Does the council ever look back?

It’s getting on for mid-way in the council’s year. So we thought we’d look at the Annual Plan for 2021 and see how the council is doing as far as its town centre aims are concerned.

One objective caught our attention. Quote: “As the country comes out of lockdown develop a communications campaign that strongly promotes the ‘Unique Selling Points’ of Camberley Town Centre” The target date for completion was the end of May.

We’re not aware of any such campaign – but, we imagine, it wouldn’t be aimed at the Eye. (Who would it be aimed at?) We trust though, that it’s more robust than the council’s Vision produced back in 2014? Remember this two-part video, the beginning of which, quite remarkably, highlights the strengths of neighbouring towns?

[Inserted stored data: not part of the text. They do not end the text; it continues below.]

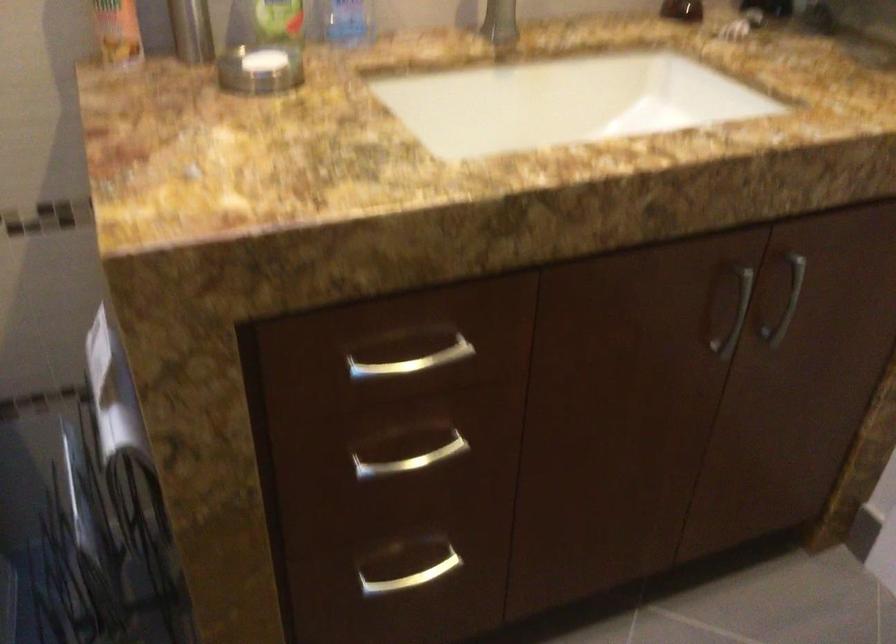
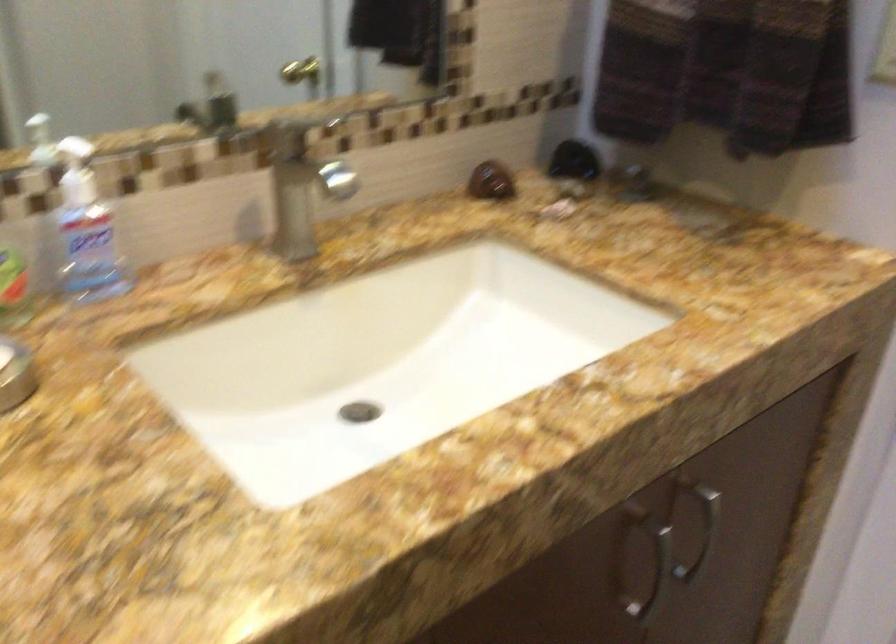
Question: The images are taken continuously from a first-person perspective. In which direction is your viewpoint rotating?

Choices:
 (A) Left
 (B) Right
 (C) Up
 (D) Down

Answer: (B)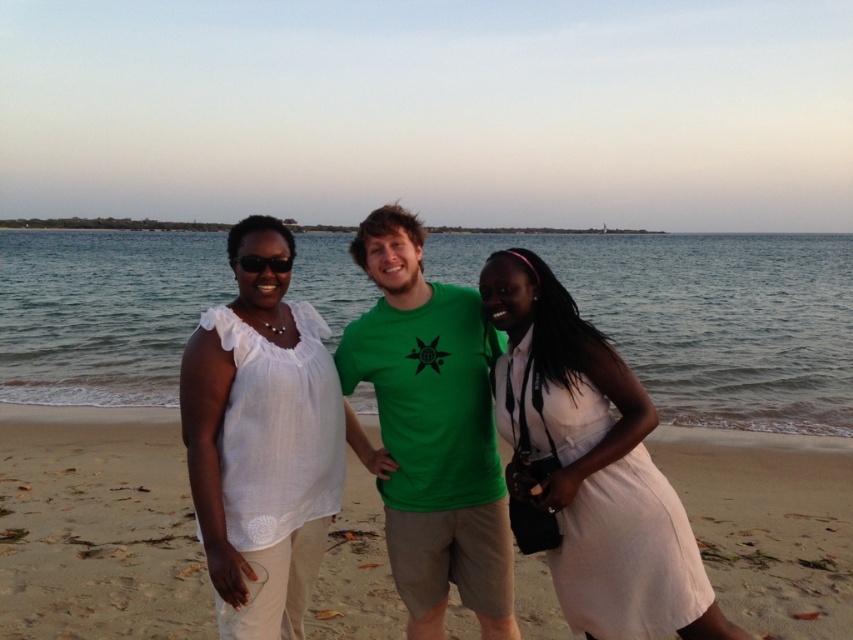
Is point (450, 632) closer to viewer compared to point (448, 570)?

No, (450, 632) is behind (448, 570).

Who is positioned more to the left, sandy beach at center or green matte t-shirt at center?

Positioned to the left is green matte t-shirt at center.

Locate an element on the screen. This screenshot has width=853, height=640. sandy beach at center is located at coordinates (97, 525).

Is clear blue water at center wider than white linen blouse at center?

Yes.

Can you confirm if clear blue water at center is shorter than white linen blouse at center?

No, clear blue water at center is not shorter than white linen blouse at center.

Locate an element on the screen. This screenshot has width=853, height=640. clear blue water at center is located at coordinates (706, 317).

Is sandy beach at center shorter than white linen blouse at center?

Indeed, sandy beach at center has a lesser height compared to white linen blouse at center.

Where is `sandy beach at center`? The width and height of the screenshot is (853, 640). sandy beach at center is located at coordinates (97, 525).

The height and width of the screenshot is (640, 853). What are the coordinates of `sandy beach at center` in the screenshot? It's located at (97, 525).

The proposal that Camberley should become a Top 100 Town was never credible. When the council failed to explain how the town’s position within the Top 100 would be measured or monitored – and, of course, it never provided any progress report – the proposal became an embarrassment that was quietly dropped.

The frustrating thing is that the council’s deeds don’t match its words. The council claims that the town’s military heritage is a key part of our identity. So why wasn’t this reflected in any way in the makeover of the High Street and Knoll Walk? Plaques, sculpture, street furniture could all have been chosen appropriately. A long-lasting opportunity to promote our “Unique Selling Points” was lost.

Catastrophe in Princess Way

Our first photo today shows the remains of a small egg on the pavement in Princess Way. It’s a pigeon’s egg – fallen from above the boarded-up window of what was once BHS.

We suspect that inside that part of the building must be pretty unpleasant by now. Pigeons have been nesting there for quite a while. And their droppings on the pavement below suggest that quite a few of them must have made a home there, safe and out of the weather.

Main Square Parking – a stitch in time…

We HOPE that the council is stitching Main Square car park in time. As we showed recently, rusty marks on the beams supporting the top floor imply that rain water has been penetrating the structure for a while. Not good!

We’re guessing that today’s closure of the car park top floor is to cure the problem. We’re not convinced that the quality of the re-surfacing perhaps a couple of years ago was satisfactory – some leaks appeared as soon as it had been ‘completed’.

(There’s no need to point out the mis-spelling. We’ve noticed it already.)

A line has to be drawn somewhere…

A little while ago, Paul sent us this photo. He commented that the white lines in Southwell Park Road and Upper Charles Street had been renewed, and they looked clean and bright. But, as he pointed out, the lines down the middle of the road were had not repainted. “Does this mean they are not deamed useful, were they forgotten, are there changes in traffic management on the way, or did the contractors run out of paint?”. Heaven only knows!

Oh dear…

We took today’s two photos some days ago, but we hadn’t any plans to publish them. However, recently there’s been some discussion about the state of the pavement in the High Street and Princess Way, so we’re showing our pictures. The recently ‘regenerated’ streets aren’t much of an improvement on their predecessors. Certainly not ‘£5 million-worth’.

Who do we blame – the council or the residents? Probably mainly the latter. Yes, the council is responsible for the choice of pale blocks; tarmac would be more forgiving. It also obviously doesn’t clean the pavements frequently enough – albeit at our expense. But it’s the great British public, or part of it, that causes the mess in the first place.


Today’s photo is slightly inspiring but mainly depressing.

For some years the roof over the shop that is currently occupied by Jack Wills has leaked in heavy rain. It should have been fixed – but that might not be as simple as it sounds. It can be quite difficult to trace the source of a leak…

Anyway, the mainly depressing bit is that the Square (or is it Jack Wills itself?) seems to have decided that it’s not practical/economically-justified to cure the leak. If you look very closely at our photo (and you have to look closely, unfortunately), you’ll see water butts on either side of the pillar next to the Jack Wills entrance. They’re fed by black down-pipes from the plastic guttering that has been fixed beneath the beige facade above. You can probably just about make out the brackets supporting the guttering That’s awful.

But, the slightly inspiring bit is that it’s good to see ingenuity at work, rather than just living with the leak.